| Linux FailSafe™ Programmer's Guide | ||
|---|---|---|
| Prev | Chapter 2. Writing the Action Scripts and Adding Monitoring Agents | Next |
Before you can write the action scripts, you must do the following:
Understand the scriptlib functions described in Appendix B.
Familiarize yourself with the script templates provided in the following directory: /usr/lib/failsafe/resource_types/template
Read the man pages for the following commands:
cluster_mgr
cdbd
ha_cilog
ha_cmsd
ha_exec2
ha_fsd
ha_gcd
ha_ifd
ha_ifdadmin
ha_macconfig2
ha_srmd
ha_statd2
haStatus
Familiarize yourself with the action scripts for other highly available services in /usr/lib/failsafe/resource_types that are similar to the scripts you wish to create.
Understand how to do the following actions for your application:
Verify that the resource is running
Verify that the resource can be run
Start the resource
Stop the resource
Check for the server processes
Do a simple query as a client and understand the expected response
Check for configuration file or directory existence (as needed)
Determine whether or not monitoring is required (see Section 2.3.1). However, even if monitoring is not needed, a monitor script is still required; in this case, it can contain only a return-success function.
Determine if a resource type must be added to the cluster configuration database.
Understand the vendor-supplied startup and shutdown procedures.
Determine the configuration parameters for the application; these may be used in the action script and should be stored in the CDB.
Determine whether the resource type can be restarted in its local node, and whether this action makes sense.
In the following situations, you may not need to perform application monitoring:
Heartbeat monitoring is sufficient; that is, simply verifying that the node is alive (provided automatically by the base software) determines the health of the highly available service.
There is no process or resource that can be monitored.

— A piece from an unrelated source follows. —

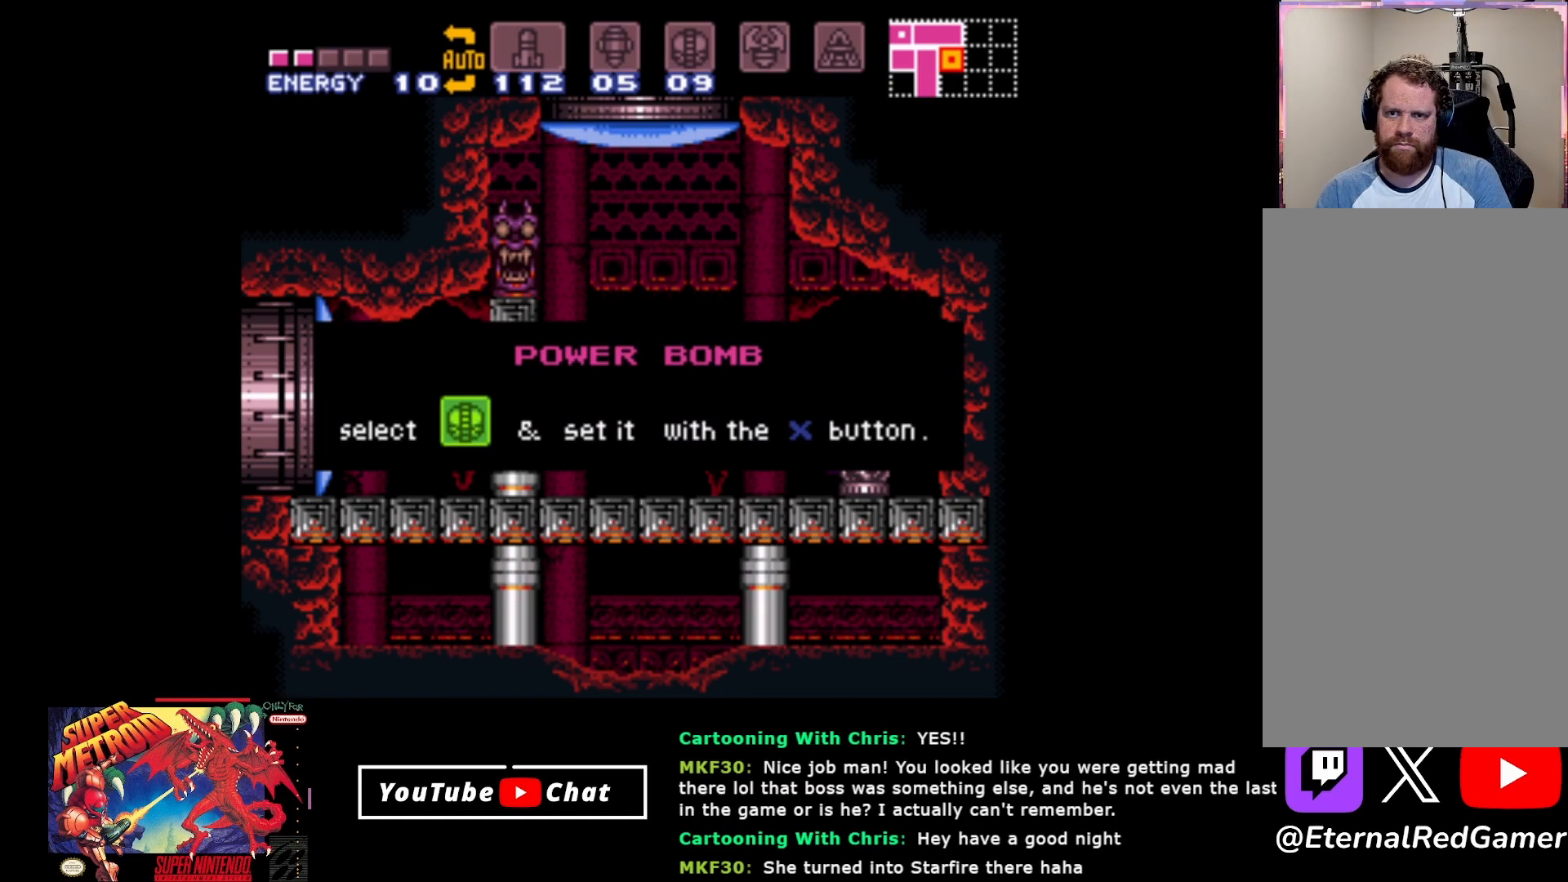
{"buttons": ["DPAD_LEFT"], "events": [[417, "R2", "up"]]}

For example, the Linux kernel ipchains filtering software performs IP filtering on firewall nodes. Because the filtering is done in the kernel, there is no process or resource to monitor.
A resource on which the application depends is already monitored. For example, monitoring some client-node resources might best be done by monitoring the file systems, volumes, and network interfaces they use. Because this is already done by the base software, additional monitoring is not required.
| Caution |
Beware that monitoring should be as lightweight as possible so that it does not affect system performance. Also, security issues may make monitoring difficult. If you are unable to provide a monitoring script with appropriate performance and security, consider a monitoring agent; see Section 2.7. |
There are two types of monitoring that may be accomplished in a monitor script:
Is the resource present?
Is the resource responding?
You can define multiple levels of monitoring within the monitor script, and the administrator can choose the desired level by configuring the resource definition in the cluster configuration database. Ensure that the monitoring level chosen does not affect system performance. For more information, see the Linux FailSafe Administrator's Guide.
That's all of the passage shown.